Job 1:
Translate this sentence from the Jefferson biography passage into Spanish: "He had dexterously outwitted the opposition and at the same time placated his friends."

++++

Thomas Jefferson: A Biography

By Nathan Schachner | Go to book overview

CHAPTER 52 Louisiana Purchase

MONROE'S mission afforded Jefferson well-grounded cause for self- congratulation. 'This measure,' he wrote happily to his son-in-law, "has suppressed all further inflammatory proceedings meditated by the Federalists for instigating the Western country to force on a war between us & the owners of New Orleans. Their confidence in Monroe will tranquilise them on the subject. In the mean time we have the best grounded presumptions that the suspension of the right of deposit will be immediately removed."1

He had dexterously outwitted the opposition and at the same time placated his friends. He felt securely optimistic that somehow the French, if not the Spanish, could be made to see the light; and in the meantime, he had a breathing space to attend to certain matters closer at home. These were both public and personal.

++++

Job 2:
Please copy out the lines in the rows below, beginning with the line that contains "crypto-economics already developed." and continuing through the line that contains "When compared with".

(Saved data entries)
++++

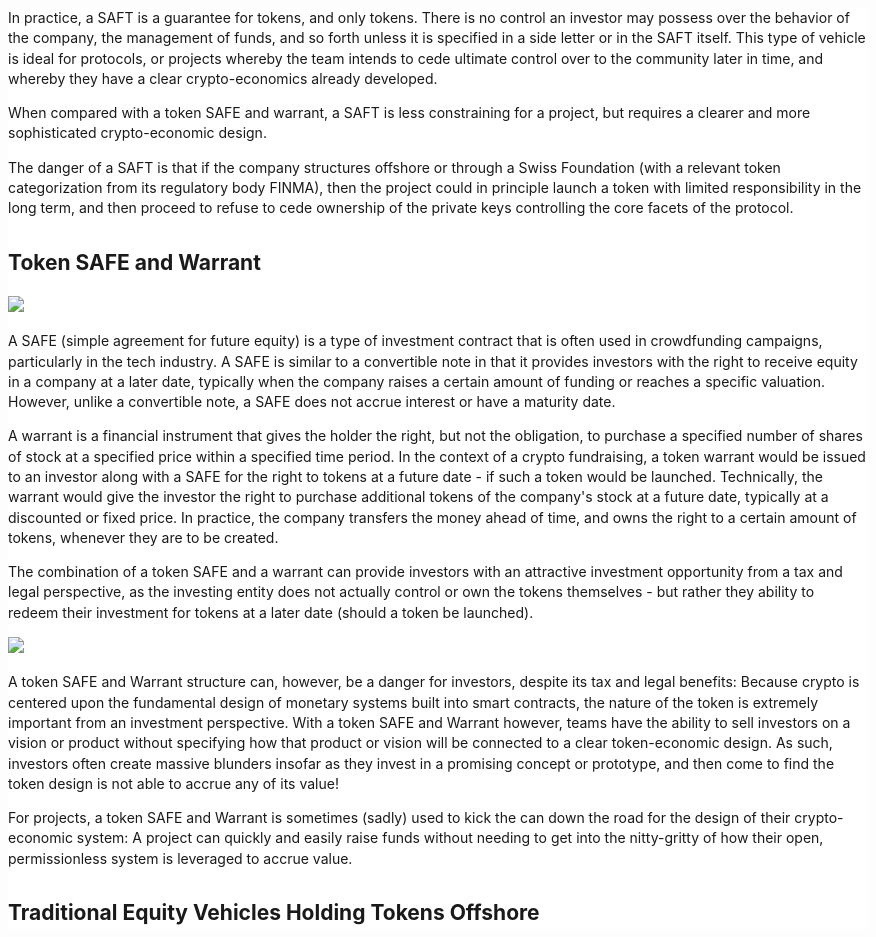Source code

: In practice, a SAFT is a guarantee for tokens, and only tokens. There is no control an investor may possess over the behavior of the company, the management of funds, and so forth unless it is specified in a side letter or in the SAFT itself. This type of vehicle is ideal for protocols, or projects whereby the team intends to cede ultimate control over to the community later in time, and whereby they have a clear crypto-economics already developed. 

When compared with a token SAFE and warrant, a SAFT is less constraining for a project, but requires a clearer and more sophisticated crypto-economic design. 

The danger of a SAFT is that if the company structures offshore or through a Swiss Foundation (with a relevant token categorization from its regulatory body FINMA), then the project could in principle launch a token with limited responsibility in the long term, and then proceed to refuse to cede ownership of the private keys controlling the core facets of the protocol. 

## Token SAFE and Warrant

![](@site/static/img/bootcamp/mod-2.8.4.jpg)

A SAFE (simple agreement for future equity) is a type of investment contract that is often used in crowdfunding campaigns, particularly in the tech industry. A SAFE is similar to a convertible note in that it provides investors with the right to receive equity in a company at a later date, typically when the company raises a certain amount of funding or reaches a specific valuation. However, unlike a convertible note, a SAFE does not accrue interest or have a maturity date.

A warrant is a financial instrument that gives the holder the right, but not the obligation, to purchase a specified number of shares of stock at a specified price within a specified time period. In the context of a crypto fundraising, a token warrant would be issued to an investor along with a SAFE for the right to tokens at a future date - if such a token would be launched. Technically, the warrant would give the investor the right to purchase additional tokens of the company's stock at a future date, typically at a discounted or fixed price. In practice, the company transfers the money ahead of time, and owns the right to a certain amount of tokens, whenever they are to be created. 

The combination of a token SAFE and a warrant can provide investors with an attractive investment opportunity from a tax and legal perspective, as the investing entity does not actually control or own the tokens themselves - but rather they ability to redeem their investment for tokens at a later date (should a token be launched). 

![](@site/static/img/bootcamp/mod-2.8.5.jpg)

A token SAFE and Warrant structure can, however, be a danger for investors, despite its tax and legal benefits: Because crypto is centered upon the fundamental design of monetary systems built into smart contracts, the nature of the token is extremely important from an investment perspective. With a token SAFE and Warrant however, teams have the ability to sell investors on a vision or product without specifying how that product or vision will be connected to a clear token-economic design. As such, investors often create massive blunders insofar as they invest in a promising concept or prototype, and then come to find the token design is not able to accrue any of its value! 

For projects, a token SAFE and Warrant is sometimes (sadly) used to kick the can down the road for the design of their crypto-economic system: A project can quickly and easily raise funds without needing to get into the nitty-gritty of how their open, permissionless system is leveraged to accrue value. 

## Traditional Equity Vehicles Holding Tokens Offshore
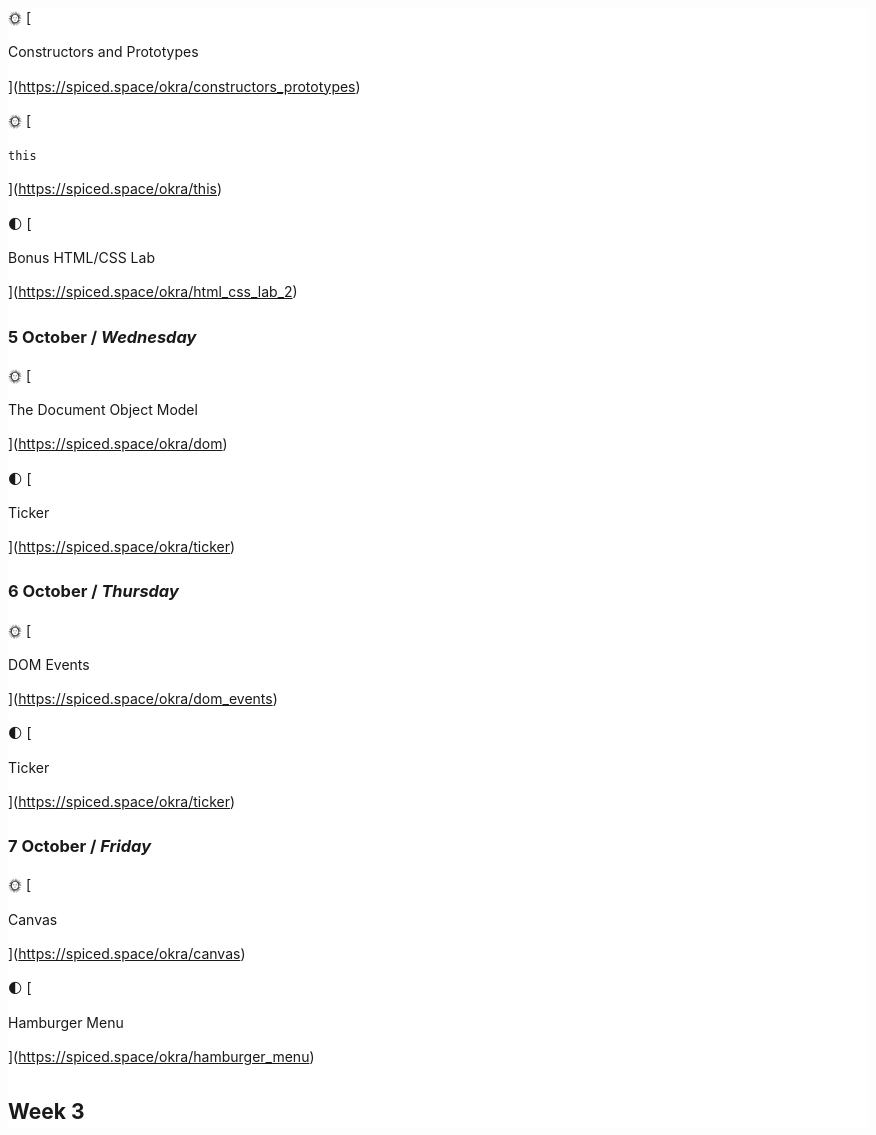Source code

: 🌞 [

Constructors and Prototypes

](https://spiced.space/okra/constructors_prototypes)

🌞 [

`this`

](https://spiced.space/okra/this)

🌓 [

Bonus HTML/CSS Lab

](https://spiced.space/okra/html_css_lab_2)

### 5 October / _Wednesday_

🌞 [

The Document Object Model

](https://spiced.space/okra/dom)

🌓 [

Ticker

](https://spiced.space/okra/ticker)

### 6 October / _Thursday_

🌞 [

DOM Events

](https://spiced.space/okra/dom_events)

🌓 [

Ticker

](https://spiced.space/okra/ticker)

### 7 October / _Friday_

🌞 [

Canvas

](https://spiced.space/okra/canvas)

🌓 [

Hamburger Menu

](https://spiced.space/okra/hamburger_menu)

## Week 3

++++

Task output 1:
Había burlado hábilmente a la oposición y al mismo tiempo había aplacado a sus amigos.

Task output 2:
: In practice, a SAFT is a guarantee for tokens, and only tokens. There is no control an investor may possess over the behavior of the company, the management of funds, and so forth unless it is specified in a side letter or in the SAFT itself. This type of vehicle is ideal for protocols, or projects whereby the team intends to cede ultimate control over to the community later in time, and whereby they have a clear crypto-economics already developed. 

When compared with a token SAFE and warrant, a SAFT is less constraining for a project, but requires a clearer and more sophisticated crypto-economic design. 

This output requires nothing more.